Why is one of Europe’s top-performing economies not aligning with the ECB’s monetary policy changes?
The Norges Bank recently opted to maintain its policy rate at 4.5% during its Thursday meeting. They indicated that this rate is likely to persist until year-end. However, the statement also hinted that “the time to ease monetary policy is approaching.”
Additionally, the overnight lending rate remains at 5.5%, with the reserve rate held steady at 3.5%.
The primary goal of the Norges Bank is to ensure low and stable inflation, and fluctuations in consumer prices typically signal potential adjustments in the policy rate.
Interestingly, Norwegian inflation is moving closer to the eurozone’s rate. As of August, the annual inflation rate was recorded at 2.6%, with monthly price drops observed. Core inflation has also seen a slight decrease, now at 3.2%.
Despite the reduction in inflation at a pace outpacing expectations—similar to trends in the eurozone that prompted recent ECB rate cuts—the Norges Bank perceives significant vulnerabilities in the Norwegian economy, preventing them from making a rate cut at this time.
The central bank noted ongoing depreciation of the krone, which may hinder further disinflation. They warned that inflation could stay above the 2% target for an extended period if a premature rate cut occurs. Current projections suggest that this target may not be reached until late 2027.

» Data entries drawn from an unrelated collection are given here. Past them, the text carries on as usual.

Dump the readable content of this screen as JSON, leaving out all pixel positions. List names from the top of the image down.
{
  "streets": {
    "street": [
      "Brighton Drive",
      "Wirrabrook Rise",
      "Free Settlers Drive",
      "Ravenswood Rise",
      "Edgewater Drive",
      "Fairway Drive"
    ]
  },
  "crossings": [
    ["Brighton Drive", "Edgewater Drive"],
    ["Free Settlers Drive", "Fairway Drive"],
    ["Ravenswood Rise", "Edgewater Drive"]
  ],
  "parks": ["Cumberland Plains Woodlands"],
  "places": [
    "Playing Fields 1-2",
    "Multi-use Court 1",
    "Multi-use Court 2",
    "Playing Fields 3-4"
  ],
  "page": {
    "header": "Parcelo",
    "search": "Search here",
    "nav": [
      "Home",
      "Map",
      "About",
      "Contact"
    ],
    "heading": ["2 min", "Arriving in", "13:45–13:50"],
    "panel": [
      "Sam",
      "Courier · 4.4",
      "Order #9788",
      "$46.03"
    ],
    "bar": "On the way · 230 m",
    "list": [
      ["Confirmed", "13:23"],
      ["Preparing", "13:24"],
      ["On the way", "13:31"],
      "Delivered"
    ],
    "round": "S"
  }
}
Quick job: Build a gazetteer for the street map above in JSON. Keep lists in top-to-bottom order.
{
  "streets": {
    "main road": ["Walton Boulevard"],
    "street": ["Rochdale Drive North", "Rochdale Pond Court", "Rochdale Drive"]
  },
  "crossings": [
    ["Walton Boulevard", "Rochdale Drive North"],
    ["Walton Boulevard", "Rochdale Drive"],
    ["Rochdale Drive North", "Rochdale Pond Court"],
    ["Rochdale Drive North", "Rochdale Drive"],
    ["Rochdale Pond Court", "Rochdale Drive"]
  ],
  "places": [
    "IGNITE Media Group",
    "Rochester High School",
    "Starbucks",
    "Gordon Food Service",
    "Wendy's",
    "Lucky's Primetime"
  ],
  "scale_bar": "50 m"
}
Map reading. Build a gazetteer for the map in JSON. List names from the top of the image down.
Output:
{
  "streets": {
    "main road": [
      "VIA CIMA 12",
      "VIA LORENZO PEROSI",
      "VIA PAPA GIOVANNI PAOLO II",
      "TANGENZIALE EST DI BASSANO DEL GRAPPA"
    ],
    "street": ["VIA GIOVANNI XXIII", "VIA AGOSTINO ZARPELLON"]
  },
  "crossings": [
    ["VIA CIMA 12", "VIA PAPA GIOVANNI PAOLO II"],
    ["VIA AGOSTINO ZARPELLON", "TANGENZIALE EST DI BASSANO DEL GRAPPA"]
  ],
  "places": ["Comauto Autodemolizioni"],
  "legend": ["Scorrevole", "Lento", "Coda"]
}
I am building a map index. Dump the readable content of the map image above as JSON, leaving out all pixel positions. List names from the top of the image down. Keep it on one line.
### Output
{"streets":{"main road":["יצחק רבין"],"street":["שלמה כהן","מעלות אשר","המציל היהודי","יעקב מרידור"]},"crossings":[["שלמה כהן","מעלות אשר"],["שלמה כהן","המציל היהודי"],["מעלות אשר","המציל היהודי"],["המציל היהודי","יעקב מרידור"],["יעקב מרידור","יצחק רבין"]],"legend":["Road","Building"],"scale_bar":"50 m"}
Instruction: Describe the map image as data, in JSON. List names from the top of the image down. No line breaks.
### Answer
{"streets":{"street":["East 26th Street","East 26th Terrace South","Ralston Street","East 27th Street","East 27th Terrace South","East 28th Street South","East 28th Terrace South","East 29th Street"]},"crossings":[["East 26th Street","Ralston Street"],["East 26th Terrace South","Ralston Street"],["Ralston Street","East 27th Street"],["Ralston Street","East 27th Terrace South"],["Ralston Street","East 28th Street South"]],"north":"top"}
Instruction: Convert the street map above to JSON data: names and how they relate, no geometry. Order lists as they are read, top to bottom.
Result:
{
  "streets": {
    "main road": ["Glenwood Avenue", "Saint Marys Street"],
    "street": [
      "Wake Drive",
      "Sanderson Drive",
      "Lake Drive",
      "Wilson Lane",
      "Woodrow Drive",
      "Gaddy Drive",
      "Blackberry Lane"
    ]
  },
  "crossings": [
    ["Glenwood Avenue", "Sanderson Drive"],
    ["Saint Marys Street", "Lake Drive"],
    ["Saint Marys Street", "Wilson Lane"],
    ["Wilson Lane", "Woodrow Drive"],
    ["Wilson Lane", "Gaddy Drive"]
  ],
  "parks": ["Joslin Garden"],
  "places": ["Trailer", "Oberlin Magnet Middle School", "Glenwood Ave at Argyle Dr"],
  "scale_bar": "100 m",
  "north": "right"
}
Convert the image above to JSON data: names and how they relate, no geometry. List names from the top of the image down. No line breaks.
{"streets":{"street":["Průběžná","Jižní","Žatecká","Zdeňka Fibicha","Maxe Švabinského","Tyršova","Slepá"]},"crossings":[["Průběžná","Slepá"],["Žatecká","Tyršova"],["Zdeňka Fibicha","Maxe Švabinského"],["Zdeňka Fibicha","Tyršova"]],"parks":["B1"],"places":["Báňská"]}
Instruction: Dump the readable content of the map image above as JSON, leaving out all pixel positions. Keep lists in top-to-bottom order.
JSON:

Meanwhile, unemployment has inched up from a low of 3.9%, and rapidly increasing business costs have dampened the likelihood of interest rate reductions. Moreover, the Norges Bank is cautious about maintaining high interest rates for too long, as this may harm the economy.
“If conditions indicate a quicker return of inflation to target or if we observe a more pronounced slowdown in the Norwegian economy, the policy rate could be lowered sooner than anticipated,” the bank stated.
Outlook and Risks from the IMF Perspective
The International Monetary Fund (IMF) has suggested that Norway continue with a restrictive monetary policy in their latest report on the nation’s economy.
The IMF highlighted that the country’s real GDP growth decelerated to 0.5% in 2023, yet anticipates a rebound to 1.5% this year. A positive development is the rise in real incomes, which is boosting domestic demand.
According to the IMF, the key challenges for policymakers are to tackle unemployment, enhance productivity, and manage public spending effectively to support strong economic performance.